Identifies a firm’s targeted customers, how the firm will compete, and sets time frames and performance objectives for the business
Functional Strategy
A plan of action that translates a business strategy into functional (e.g., supply chain, marketing, human resources, finance, etc.) responses supporting the business strategy.
Core Competency
An organizational strength or ability developed over a long period of time, that customers value and competitors find difficult or impossible to copy. Objective of strategy is to develop core competencies.
Operations and supply chain strategy
A functional strategy that indicates how structural and infrastructural elements with the operations and supply chain areas will be acquired and developed to support the overall business strategy.
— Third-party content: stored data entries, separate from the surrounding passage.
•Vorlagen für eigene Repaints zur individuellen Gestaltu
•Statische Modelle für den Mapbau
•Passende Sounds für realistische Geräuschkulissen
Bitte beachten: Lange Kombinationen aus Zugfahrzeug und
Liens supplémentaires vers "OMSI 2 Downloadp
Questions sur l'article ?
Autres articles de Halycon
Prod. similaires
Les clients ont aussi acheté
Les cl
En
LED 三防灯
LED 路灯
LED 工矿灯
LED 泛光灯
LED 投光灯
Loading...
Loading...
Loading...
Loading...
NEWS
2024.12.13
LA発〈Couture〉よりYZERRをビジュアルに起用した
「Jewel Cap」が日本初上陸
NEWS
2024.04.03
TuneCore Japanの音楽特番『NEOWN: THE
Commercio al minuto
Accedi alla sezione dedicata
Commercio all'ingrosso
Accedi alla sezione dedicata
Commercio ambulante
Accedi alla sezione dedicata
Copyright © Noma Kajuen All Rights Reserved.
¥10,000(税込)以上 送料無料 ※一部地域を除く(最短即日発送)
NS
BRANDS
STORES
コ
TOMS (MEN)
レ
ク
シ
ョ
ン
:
Structural Decision Categories
Capacity
Facilities
Technology
Capacity
Amount, Type, Timing of capacity changes
Facilities
Services/Manufacturing, Warehouses, Distribution hubs
Size, location, degree of specialization
Technology
Services/Manufacturing processes, Material handling equipment, Transportation equipment, Information systems
Infrastructural Decision Categories
Organization
Sourcing/Purchasing
Planning and Control
Business Processes and Quality Management
Product and service development
Organization
Structure, Control/reward systems, Workforce decisions
Sourcing/Purchasing
Sourcing strategies, Supplier selection, Supplier performance measurement
Planning and Control
Forecasting, Tactical planning, Inventory management, Production planning and control
Business Processes and Quality Management
Six Sigma, Continuous improvement, Statistical quality control
Product and service development
The developmental process, Organizational and supplier roles
Four Major Performance Dimensions
- Quality
- Time
- Flexibility
- Cost
Performance Quality
Addresses the basic operating characteristics of a product or service.
Conformance Quality
Addresses whether a product was made or a service performed to specifications.
Reliability Quality
Addresses whether a product will work for a long time without failing or requiring maintenance.
Delivery Speed
Delivery Speed - How quickly the operations or supply chain function can fulfill a need once it has been identified.
Delivery Reliability
The ability to deliver products or services when promised.
Mix Flexibility
The ability to produce a wide range of products or services.
Changeover Flexibility
The ability to produce a new product with minimal delay.
Volume Flexibility
The ability to efficiently produce whatever volume the customer needs.
Cost
- Labor costs
- Material costs
- Engineering costs
- Quality-related costs
- Overhead allocation
Customer Value Index
- A measure that uses a customer’s evaluation and importance scores for the various performance dimensions to calculate a score that indicates the overall value of an item or service to a customer.
Operations and Supply Chain Strategies
Identify product dimensions highly valued by customer, select competitive dimensions, and design supply chain to excel on these dimensions.
Order Winners
A performance dimension highly valued by customers that differentiates a company’s products and services from its competitors. It tends to drive market share within a targeted market segment.
Order Qualifiers
A performance dimension on which customers expect a minimum level of performance.